Der stille Killer Insulinresistenz: Wie sie uns schneller altern lässt
Sie wird oft übersehen, doch ihre Auswirkungen sind verheerend: die Insulinresistenz. Prof. Dr. med. Thomas Kälicke, Chefarzt, Longevity-Experte und Autor des Buches ‚Lngvty‘, bezeichnet sie als „stillen Killer“, der den Alterungsprozess beschleunigt und Krankheiten fördert. Seit über zwei Jahrzehnten lebt er nach einem eigenen 7-Punkte-Plan, um diesem Risiko entgegenzuwirken.
Warum Insulinresistenz den Körper vorzeitig altern lässt
Diabetes mellitus und Prädiabetes sind weit verbreitete Volkskrankheiten, doch die Gefahr beginnt viel früher. Insulinresistenz entwickelt sich schleichend, oft ohne erkennbare Symptome. Im Körper laufen dabei Prozesse ab, die chronische Entzündungen verursachen und zur Glykation führen: Zucker verbindet sich mit Proteinen.
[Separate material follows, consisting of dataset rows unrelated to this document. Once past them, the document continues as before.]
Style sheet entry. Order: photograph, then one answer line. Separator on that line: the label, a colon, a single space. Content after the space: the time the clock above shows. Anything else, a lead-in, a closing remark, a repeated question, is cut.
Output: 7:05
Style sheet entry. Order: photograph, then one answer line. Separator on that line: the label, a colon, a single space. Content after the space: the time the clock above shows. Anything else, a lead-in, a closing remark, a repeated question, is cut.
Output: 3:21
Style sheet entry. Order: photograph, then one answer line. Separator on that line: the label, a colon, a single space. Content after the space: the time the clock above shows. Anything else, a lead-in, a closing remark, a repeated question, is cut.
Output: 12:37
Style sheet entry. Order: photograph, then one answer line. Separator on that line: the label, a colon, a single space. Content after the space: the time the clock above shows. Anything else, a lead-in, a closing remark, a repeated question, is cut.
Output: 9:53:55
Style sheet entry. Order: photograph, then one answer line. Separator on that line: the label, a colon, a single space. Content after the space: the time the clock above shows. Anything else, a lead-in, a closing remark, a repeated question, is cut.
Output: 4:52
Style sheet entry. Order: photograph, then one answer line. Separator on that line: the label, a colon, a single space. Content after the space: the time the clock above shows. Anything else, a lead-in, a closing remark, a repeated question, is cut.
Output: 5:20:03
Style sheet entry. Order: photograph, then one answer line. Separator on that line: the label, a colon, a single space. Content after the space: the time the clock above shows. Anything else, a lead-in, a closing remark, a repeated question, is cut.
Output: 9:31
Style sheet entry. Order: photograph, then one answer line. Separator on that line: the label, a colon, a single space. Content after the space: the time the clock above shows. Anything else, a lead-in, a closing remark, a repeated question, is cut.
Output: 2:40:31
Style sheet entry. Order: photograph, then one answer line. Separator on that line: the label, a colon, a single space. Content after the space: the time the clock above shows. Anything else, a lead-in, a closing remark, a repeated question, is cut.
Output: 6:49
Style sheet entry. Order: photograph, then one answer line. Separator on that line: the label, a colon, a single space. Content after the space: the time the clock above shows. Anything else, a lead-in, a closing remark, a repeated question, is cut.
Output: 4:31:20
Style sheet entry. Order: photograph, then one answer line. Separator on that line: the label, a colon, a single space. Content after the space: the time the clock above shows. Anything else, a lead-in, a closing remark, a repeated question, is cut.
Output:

Dabei entstehen sogenannte Advanced Glycation Endproducts (AGEs), die vor allem Kollagen schädigen. Dieses Protein ist in Gefäßen, Sehnen, Knochen und der Haut enthalten. Die Folgen sind weniger Elastizität, erhöhter Verschleiß und ein beschleunigter Alterungsprozess. Stoffwechselprobleme und vorzeitiges Altern gehen Hand in Hand.
Die Rolle von Insulin im Körper
Nach dem Essen steigt der Blutzuckerspiegel an. Insulin hat die Aufgabe, diese Energie in die Zellen zu schleusen. Überschüsse werden gespeichert. Problematisch wird es, wenn ständig gegessen wird und Bewegung fehlt. Die Zellen reagieren dann schlechter auf Insulin, Zucker bleibt im Blut und der Insulinspiegel steigt weiter – ein Teufelskreis entsteht.
Der HbA1c-Wert als wichtiger Indikator
Der HbA1c-Wert zeigt, wie stark das Blut über Wochen verzuckert war. Ein Wert unter 5,4 Prozent gilt als gesund. Zwischen 5,7 und 6,4 Prozent spricht man von Prädiabetes. Viele Menschen liegen im Grenzbereich, ohne es zu wissen. Zwar können Medikamente helfen, doch Insulinresistenz ist in vielen Fällen lebensstilbedingt. Entscheidend ist die metabolische Flexibilität – und diese lässt sich trainieren.
Der 7-Punkte-Plan für bessere Blutzuckerwerte
Prof. Dr. Kälicke hat einen klaren Plan entwickelt, um Insulinresistenz zu bekämpfen und die Gesundheit zu fördern:
- Nur bis zu drei Mahlzeiten am Tag: Vermeiden Sie häufiges Essen, um den Blutzuckerspiegel zu stabilisieren.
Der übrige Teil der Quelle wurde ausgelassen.